--- BEGIN Data extract ---
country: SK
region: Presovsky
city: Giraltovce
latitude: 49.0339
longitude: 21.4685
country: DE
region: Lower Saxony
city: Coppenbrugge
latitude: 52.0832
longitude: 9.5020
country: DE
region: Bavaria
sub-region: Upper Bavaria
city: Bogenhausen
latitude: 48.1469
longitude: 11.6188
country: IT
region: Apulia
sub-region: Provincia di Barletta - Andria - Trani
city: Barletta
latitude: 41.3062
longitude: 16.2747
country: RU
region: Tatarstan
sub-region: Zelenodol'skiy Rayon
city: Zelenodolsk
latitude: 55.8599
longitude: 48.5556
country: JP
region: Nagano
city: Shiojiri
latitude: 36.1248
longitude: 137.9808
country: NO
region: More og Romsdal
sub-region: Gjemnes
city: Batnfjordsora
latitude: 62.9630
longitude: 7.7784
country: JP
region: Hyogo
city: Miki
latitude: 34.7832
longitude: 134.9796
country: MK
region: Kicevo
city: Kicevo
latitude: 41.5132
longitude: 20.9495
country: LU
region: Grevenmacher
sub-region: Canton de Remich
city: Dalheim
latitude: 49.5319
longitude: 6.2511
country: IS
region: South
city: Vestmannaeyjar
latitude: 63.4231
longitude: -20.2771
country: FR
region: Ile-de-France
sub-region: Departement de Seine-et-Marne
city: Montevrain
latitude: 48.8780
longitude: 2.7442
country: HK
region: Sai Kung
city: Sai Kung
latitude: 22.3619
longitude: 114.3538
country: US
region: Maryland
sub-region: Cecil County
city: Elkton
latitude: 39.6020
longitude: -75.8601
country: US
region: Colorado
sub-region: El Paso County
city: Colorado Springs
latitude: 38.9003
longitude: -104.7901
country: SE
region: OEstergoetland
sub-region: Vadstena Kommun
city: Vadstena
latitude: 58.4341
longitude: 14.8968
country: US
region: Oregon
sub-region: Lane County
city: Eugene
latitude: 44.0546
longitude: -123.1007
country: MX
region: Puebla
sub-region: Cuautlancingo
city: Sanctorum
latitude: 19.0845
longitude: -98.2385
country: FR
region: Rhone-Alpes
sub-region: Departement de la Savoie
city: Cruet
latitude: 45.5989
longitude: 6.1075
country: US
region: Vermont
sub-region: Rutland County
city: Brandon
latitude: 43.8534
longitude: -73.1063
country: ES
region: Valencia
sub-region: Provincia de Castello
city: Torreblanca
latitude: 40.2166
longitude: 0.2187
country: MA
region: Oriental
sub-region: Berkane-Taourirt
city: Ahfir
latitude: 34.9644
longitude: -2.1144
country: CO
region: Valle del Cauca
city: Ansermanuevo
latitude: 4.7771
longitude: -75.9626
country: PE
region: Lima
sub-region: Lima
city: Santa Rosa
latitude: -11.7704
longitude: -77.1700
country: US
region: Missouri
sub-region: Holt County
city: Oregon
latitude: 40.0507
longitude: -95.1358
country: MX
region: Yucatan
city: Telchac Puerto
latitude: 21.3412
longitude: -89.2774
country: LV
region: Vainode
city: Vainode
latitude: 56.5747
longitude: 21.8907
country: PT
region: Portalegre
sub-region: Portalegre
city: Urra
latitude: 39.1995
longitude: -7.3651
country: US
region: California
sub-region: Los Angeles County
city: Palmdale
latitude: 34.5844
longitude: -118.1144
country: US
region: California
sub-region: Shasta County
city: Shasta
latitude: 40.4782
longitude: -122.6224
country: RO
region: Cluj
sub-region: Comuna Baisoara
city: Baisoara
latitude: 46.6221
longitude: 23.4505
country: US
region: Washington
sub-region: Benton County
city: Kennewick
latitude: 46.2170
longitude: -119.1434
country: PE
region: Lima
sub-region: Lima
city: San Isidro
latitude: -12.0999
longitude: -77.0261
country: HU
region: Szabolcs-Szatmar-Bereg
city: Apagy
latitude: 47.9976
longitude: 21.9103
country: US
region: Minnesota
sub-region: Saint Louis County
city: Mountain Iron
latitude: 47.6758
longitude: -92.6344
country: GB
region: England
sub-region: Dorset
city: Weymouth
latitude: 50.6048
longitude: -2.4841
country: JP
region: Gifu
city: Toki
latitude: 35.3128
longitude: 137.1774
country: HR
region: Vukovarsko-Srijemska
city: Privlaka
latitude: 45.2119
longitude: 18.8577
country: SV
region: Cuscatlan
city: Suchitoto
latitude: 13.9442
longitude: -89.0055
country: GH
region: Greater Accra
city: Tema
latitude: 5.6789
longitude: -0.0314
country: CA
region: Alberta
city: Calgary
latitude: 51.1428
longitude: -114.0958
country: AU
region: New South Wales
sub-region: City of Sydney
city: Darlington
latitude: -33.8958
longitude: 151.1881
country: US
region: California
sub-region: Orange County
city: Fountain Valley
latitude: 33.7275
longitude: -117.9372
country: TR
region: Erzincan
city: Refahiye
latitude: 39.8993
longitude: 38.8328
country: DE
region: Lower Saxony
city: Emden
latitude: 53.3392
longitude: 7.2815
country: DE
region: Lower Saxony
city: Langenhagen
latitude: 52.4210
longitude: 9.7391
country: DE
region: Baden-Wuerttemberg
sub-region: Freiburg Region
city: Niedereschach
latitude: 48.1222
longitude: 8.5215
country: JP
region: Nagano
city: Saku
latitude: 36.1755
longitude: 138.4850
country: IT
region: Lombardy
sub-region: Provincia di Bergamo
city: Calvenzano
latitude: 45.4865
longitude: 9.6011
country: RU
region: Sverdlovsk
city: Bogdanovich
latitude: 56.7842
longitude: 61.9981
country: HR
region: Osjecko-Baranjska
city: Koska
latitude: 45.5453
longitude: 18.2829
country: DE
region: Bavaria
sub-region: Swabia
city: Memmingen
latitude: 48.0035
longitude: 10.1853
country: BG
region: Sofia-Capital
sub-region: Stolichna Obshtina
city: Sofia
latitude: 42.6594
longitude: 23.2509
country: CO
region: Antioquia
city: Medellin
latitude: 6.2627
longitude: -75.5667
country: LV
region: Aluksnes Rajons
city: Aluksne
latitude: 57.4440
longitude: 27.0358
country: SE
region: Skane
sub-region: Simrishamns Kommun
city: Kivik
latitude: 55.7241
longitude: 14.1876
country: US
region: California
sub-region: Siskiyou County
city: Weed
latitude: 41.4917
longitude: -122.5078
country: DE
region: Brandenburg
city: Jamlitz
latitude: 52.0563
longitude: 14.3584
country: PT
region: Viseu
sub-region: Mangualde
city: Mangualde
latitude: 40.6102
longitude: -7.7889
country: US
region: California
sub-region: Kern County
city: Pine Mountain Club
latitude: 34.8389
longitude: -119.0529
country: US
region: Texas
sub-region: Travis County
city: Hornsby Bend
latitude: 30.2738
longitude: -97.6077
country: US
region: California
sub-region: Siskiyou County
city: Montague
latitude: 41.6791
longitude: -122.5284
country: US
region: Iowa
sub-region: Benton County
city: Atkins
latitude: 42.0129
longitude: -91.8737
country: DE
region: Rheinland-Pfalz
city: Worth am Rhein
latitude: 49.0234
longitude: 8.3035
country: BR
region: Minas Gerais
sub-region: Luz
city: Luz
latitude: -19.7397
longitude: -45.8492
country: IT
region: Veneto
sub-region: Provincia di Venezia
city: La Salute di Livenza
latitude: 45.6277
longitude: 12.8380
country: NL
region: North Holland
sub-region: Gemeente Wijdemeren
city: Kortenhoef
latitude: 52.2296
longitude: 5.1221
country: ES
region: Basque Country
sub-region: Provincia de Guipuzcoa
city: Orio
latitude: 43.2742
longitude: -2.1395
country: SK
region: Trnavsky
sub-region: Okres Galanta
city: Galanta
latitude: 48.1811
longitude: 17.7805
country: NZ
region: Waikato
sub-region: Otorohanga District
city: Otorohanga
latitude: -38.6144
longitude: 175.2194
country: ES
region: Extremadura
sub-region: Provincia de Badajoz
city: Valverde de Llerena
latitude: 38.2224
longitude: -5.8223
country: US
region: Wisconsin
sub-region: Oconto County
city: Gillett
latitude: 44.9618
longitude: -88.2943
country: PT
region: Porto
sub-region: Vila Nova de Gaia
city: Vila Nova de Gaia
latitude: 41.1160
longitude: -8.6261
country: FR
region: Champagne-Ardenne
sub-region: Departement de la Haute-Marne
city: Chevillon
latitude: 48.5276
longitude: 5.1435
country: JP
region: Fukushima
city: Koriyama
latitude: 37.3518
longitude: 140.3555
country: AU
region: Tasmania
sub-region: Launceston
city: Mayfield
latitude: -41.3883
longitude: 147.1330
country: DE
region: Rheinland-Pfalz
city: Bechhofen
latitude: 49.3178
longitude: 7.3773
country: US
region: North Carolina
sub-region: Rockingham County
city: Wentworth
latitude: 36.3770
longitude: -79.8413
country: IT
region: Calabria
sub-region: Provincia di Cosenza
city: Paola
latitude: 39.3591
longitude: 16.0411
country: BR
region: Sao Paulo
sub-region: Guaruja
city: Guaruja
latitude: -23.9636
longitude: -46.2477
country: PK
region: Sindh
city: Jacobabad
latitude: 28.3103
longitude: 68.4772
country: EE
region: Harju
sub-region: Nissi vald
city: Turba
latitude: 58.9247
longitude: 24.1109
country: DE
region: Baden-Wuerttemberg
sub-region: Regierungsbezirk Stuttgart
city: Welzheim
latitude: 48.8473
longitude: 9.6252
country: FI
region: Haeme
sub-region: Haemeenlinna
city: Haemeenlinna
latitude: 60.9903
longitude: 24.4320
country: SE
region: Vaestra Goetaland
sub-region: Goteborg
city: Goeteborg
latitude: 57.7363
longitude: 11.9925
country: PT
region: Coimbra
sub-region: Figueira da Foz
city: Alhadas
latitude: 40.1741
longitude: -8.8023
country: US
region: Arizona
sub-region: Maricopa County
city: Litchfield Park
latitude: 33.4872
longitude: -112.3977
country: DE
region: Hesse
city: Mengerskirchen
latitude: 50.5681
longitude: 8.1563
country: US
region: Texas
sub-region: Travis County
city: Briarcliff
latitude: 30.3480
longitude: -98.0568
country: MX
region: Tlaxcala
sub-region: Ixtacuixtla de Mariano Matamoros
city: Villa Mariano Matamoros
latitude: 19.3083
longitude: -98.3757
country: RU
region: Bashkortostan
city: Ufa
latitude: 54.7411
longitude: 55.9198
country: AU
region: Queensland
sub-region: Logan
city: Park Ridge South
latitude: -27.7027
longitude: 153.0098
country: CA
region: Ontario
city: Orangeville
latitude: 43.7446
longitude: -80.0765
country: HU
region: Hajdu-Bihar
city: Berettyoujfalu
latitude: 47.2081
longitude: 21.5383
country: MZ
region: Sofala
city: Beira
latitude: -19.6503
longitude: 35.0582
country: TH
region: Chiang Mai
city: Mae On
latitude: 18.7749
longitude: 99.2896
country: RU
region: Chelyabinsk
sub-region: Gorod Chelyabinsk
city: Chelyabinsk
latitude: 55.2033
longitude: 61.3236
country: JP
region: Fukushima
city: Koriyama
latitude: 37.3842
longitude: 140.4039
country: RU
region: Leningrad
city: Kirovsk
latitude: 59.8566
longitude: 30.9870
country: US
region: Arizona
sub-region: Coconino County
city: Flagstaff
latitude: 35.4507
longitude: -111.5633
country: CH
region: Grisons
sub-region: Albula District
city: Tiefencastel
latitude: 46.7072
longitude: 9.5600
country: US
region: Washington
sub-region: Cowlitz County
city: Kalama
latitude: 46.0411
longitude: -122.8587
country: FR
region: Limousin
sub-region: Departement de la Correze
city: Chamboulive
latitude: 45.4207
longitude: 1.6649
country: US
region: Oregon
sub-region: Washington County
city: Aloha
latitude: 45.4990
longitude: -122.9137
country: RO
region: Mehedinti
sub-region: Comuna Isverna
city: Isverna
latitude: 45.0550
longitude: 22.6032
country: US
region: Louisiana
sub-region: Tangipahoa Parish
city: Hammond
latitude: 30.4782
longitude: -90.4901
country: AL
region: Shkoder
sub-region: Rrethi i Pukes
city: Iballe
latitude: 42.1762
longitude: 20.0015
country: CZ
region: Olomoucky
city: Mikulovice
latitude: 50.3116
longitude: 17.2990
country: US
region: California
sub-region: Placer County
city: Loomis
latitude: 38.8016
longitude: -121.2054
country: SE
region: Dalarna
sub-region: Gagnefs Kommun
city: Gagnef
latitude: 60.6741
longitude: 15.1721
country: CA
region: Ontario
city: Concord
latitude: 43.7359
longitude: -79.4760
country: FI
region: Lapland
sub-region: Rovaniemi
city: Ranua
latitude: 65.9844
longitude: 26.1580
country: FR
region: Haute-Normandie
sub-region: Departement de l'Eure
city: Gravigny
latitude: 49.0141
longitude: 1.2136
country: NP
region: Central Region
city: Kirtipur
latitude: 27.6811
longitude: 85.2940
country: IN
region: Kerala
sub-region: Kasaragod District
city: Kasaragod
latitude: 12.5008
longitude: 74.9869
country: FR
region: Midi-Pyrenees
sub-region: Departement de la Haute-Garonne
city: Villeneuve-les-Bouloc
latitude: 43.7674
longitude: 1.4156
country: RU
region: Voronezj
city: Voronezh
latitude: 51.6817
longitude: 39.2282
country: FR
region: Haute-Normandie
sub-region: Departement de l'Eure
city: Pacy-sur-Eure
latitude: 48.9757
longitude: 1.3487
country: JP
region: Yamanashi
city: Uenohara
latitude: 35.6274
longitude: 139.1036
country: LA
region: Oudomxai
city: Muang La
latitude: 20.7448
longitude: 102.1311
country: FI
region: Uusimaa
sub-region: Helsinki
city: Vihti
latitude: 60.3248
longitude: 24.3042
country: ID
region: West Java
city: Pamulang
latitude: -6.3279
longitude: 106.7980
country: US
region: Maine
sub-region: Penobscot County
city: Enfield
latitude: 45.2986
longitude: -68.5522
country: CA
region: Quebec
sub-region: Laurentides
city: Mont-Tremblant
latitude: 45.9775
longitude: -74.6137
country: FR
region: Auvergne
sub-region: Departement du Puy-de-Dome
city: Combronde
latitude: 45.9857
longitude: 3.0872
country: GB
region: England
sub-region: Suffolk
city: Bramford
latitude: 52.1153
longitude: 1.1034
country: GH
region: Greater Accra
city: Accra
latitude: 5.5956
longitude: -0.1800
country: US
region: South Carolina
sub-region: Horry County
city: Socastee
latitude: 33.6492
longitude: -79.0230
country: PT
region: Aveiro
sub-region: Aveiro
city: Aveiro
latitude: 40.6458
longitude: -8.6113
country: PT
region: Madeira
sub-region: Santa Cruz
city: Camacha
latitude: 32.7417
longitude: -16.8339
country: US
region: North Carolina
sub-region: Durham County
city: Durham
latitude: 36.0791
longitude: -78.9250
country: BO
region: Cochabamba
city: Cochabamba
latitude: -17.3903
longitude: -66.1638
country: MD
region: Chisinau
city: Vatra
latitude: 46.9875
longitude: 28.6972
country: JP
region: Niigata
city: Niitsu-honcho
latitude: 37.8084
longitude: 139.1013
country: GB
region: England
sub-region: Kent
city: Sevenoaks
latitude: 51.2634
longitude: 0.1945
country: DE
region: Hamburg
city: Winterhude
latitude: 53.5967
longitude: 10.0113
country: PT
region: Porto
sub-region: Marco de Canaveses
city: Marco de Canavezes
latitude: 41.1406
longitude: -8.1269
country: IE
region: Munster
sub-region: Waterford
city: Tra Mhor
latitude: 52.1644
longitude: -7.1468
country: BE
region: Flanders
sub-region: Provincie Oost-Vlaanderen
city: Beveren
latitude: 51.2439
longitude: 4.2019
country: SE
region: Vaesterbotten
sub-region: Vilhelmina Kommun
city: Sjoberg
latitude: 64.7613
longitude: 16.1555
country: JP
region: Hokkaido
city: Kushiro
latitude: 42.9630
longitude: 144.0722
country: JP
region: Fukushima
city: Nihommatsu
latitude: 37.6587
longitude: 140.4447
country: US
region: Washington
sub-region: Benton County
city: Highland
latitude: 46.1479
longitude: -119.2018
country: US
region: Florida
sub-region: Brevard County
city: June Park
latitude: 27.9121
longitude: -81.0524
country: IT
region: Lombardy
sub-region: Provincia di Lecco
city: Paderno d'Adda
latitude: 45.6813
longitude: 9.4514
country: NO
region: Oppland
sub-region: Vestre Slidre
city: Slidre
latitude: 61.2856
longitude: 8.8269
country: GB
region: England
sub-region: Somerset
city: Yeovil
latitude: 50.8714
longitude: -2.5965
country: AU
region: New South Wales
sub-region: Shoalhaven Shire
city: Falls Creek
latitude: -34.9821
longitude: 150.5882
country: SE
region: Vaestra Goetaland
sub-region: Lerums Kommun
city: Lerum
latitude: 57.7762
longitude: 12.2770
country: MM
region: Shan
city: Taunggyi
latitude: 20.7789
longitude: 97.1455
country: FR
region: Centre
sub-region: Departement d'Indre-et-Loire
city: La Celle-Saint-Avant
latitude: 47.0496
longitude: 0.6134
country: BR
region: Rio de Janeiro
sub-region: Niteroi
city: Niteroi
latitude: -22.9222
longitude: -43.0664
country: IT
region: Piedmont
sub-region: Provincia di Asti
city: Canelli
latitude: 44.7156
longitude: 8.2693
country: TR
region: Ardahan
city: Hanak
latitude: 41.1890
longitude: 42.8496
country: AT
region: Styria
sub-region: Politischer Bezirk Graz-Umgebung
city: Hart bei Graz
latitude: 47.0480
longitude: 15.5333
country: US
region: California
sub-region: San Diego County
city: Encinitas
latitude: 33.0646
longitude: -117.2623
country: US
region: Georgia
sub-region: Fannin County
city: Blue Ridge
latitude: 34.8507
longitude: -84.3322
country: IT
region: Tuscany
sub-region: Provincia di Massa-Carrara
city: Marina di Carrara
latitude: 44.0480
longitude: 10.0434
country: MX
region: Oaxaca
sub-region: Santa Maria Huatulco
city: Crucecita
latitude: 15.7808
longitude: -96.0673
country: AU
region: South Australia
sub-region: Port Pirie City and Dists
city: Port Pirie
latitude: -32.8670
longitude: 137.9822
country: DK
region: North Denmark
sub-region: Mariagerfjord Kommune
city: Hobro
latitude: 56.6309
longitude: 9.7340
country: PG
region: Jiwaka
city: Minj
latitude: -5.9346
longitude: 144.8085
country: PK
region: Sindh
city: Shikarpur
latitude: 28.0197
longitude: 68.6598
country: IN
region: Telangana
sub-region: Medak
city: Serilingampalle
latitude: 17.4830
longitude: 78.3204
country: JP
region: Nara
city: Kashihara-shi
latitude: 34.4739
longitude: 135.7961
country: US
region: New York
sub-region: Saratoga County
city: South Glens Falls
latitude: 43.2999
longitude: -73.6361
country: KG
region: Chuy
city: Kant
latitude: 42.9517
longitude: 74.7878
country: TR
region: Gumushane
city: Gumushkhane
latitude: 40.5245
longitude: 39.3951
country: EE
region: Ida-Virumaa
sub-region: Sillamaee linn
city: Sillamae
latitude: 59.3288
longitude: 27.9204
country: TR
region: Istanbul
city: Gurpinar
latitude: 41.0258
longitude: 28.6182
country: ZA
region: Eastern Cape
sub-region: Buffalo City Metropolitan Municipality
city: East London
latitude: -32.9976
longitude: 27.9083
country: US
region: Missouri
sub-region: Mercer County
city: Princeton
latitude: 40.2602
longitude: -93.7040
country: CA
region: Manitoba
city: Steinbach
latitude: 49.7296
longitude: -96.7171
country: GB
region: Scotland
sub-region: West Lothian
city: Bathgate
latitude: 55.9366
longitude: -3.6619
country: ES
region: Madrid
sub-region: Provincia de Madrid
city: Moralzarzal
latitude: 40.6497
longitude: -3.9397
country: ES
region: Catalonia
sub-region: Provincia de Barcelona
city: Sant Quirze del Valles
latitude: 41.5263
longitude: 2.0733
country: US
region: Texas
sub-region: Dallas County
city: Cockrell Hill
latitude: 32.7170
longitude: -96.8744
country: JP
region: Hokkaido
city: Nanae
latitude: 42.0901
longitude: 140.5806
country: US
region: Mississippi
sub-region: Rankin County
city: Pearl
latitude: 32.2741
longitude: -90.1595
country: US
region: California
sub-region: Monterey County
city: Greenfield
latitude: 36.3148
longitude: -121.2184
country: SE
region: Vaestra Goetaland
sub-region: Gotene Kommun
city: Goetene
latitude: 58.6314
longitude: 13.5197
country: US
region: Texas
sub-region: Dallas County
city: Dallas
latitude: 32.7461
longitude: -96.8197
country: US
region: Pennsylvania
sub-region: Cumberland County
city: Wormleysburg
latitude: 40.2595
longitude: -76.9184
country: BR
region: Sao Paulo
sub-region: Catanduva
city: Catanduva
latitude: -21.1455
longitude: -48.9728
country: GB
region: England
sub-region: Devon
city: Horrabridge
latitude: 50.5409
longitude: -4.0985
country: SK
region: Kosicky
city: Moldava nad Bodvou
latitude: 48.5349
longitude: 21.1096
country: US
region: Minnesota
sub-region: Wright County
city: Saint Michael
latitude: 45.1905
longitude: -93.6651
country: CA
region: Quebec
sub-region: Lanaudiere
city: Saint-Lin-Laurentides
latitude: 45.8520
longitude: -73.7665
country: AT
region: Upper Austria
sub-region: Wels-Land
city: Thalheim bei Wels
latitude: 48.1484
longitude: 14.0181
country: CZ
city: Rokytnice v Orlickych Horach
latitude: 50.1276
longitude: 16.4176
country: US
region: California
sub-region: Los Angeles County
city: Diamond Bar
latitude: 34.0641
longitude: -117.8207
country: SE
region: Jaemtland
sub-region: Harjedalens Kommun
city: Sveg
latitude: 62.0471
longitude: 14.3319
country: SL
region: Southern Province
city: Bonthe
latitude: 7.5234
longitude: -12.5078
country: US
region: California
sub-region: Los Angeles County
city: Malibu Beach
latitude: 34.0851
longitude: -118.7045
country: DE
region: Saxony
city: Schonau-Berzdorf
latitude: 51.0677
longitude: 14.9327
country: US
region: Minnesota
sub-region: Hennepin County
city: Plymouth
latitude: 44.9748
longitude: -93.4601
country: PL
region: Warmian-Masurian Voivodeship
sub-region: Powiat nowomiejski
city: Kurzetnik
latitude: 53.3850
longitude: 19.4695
--- END Data extract ---
## Exercise prompt
Copy verbatim everything from the first line of the rows down to and including the line containing "region: Ile-de-France".

## Correct answer
country: SK
region: Presovsky
city: Giraltovce
latitude: 49.0339
longitude: 21.4685
country: DE
region: Lower Saxony
city: Coppenbrugge
latitude: 52.0832
longitude: 9.5020
country: DE
region: Bavaria
sub-region: Upper Bavaria
city: Bogenhausen
latitude: 48.1469
longitude: 11.6188
country: IT
region: Apulia
sub-region: Provincia di Barletta - Andria - Trani
city: Barletta
latitude: 41.3062
longitude: 16.2747
country: RU
region: Tatarstan
sub-region: Zelenodol'skiy Rayon
city: Zelenodolsk
latitude: 55.8599
longitude: 48.5556
country: JP
region: Nagano
city: Shiojiri
latitude: 36.1248
longitude: 137.9808
country: NO
region: More og Romsdal
sub-region: Gjemnes
city: Batnfjordsora
latitude: 62.9630
longitude: 7.7784
country: JP
region: Hyogo
city: Miki
latitude: 34.7832
longitude: 134.9796
country: MK
region: Kicevo
city: Kicevo
latitude: 41.5132
longitude: 20.9495
country: LU
region: Grevenmacher
sub-region: Canton de Remich
city: Dalheim
latitude: 49.5319
longitude: 6.2511
country: IS
region: South
city: Vestmannaeyjar
latitude: 63.4231
longitude: -20.2771
country: FR
region: Ile-de-France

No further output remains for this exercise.